Jürgen Helmchen: Was ist Bildung?
Bildung als Prozess ist die Bereitstellung und der Erwerb der Mittel zum Gebrauch des Verstandes in Bezug auf die Gesellschaft und sich selbst. Für Bereitstellung und Erwerb und ihre Formen gibt es keine Begrenzung. Sie richten sich nach den Grundsätzen der Menschlichkeit und lassen diese im Rahmen der Geschichte der Menschheit erfahren. Sie ist Herausbildung und Förderung der Urteilskraft.
Bildung als Zustand ist Teilhabe an der gesellschaftlichen Vernunft und an ihren Ausdrucksformen in Politik, Kultur, Arbeit und Naturverwendung und den Umständen des eigenen Lebens. Im Gebrauch des Verstandes geschieht ihre tätige Weiterentwicklung im Verein mit anderen.
Prozess und Zustand nicht voneinander zu trennen ist grundlegendes Element der Bildung.
Ich weiß nicht, wo diese Diskussion über „Bildung“ bei Euch zu finden ist; aber auf Deinen Text, Karl-Heinz, wollte ich reagieren – auch wenn das zur Zielerreichung der Diskussion in den Augen vieler womöglich nicht viel beiträgt.

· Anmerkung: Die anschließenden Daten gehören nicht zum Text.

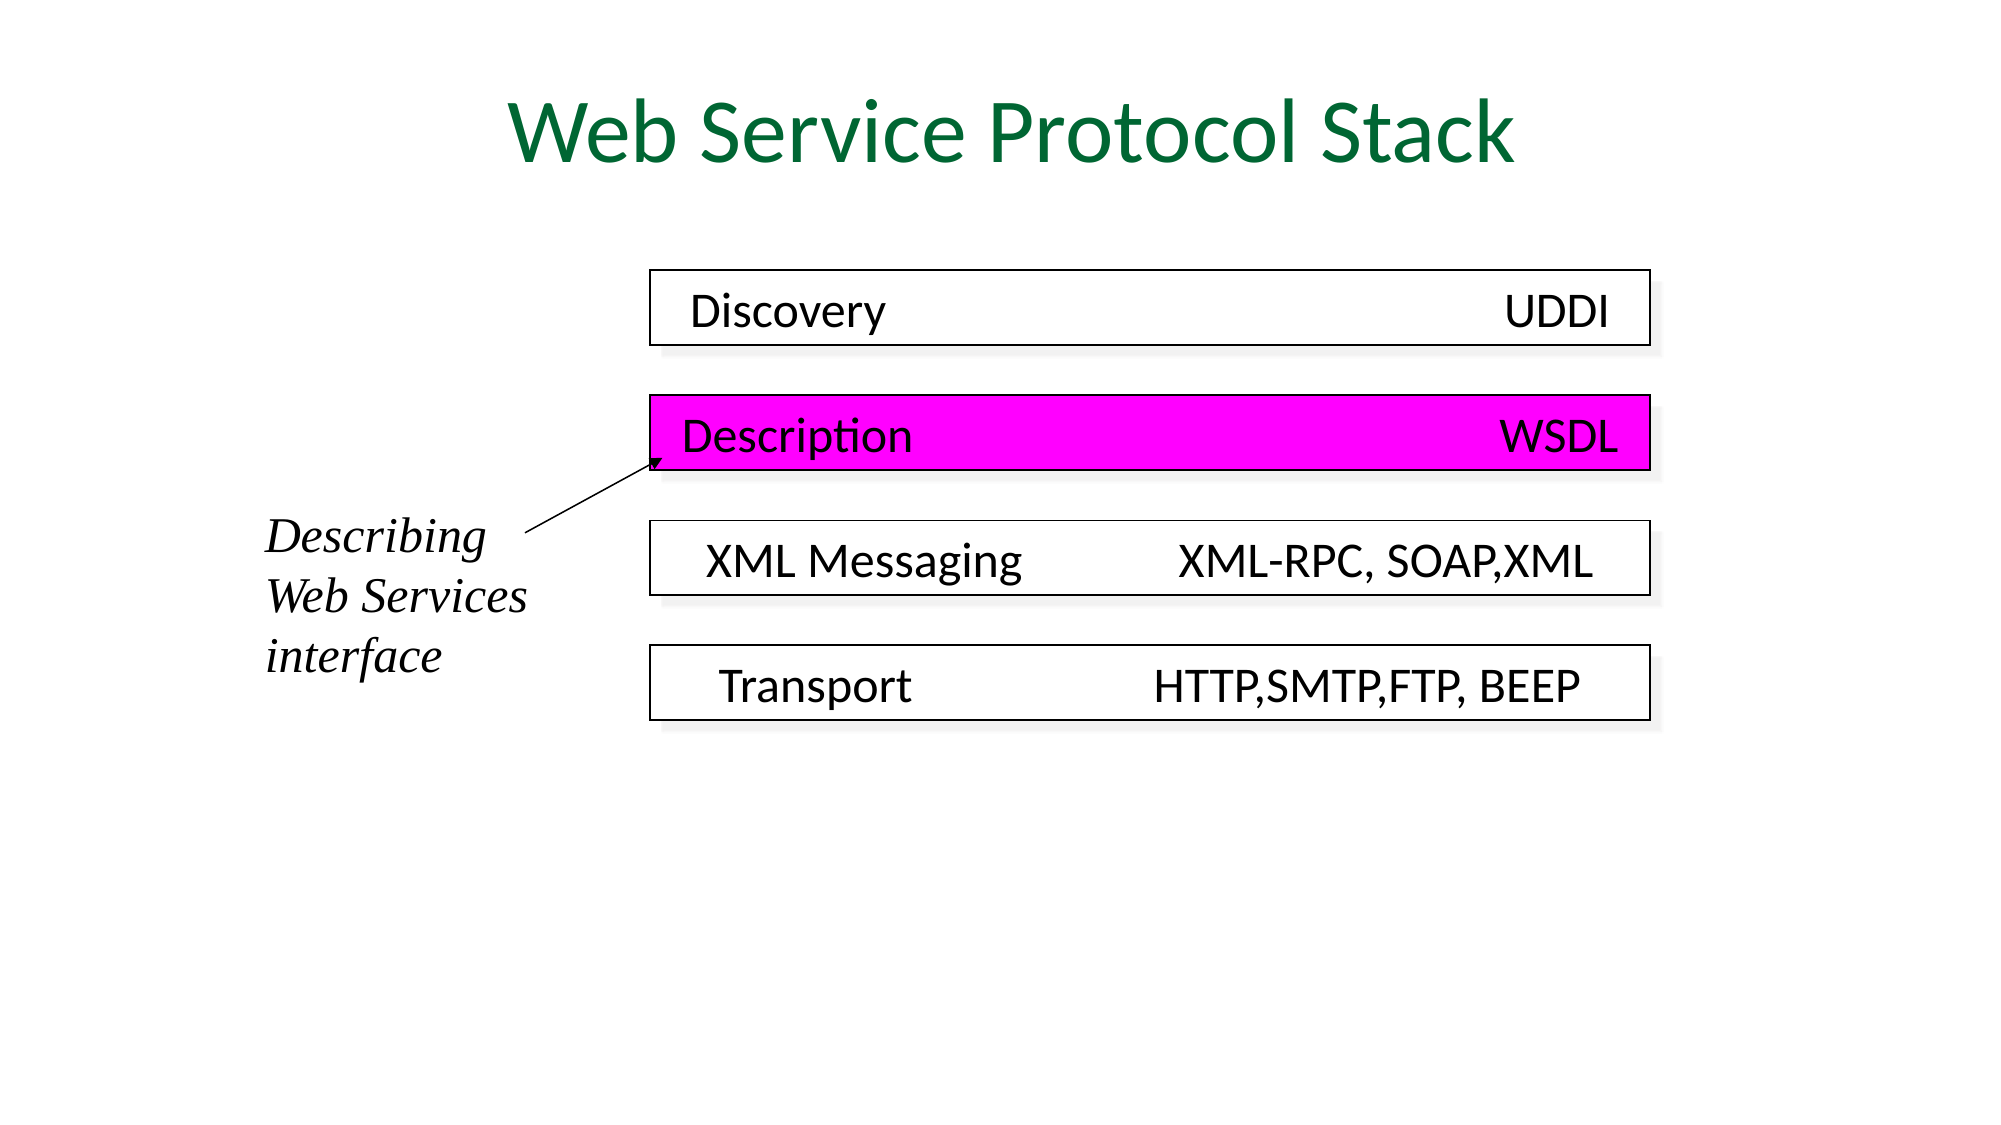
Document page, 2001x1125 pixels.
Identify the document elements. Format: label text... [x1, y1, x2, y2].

text_box Transport HTTP,SMTP,FTP, BEEP [650, 645, 1650, 721]
text_box Web Service Protocol Stack [324, 63, 1700, 172]
text_box Description WSDL [650, 395, 1650, 471]
text_box Describing Web Services interface [249, 495, 578, 690]
text_box [524, 457, 663, 533]
text_box XML Messaging XML-RPC, SOAP,XML [650, 520, 1650, 596]
text_box Discovery UDDI [650, 270, 1650, 346]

Erst wenn eine Verständigung über diese Art von Allgemeinheit erfolgt ist, lassen sich nähere Bestimmungen machen: das Verhältnis von „instrumenteller“ zu „nicht“ instrumenteller Bildung (was ja von Zeit zu Zeit wechselt), von Spezialisierung und allgemeiner Bildung (was ohnehin kein Gegensatz ist), von Bildung im Hinblick auf Zuschreibung besonderer Aufgaben und soziale Besonderheiten (so diese allgemein bestimmbar sind) etc.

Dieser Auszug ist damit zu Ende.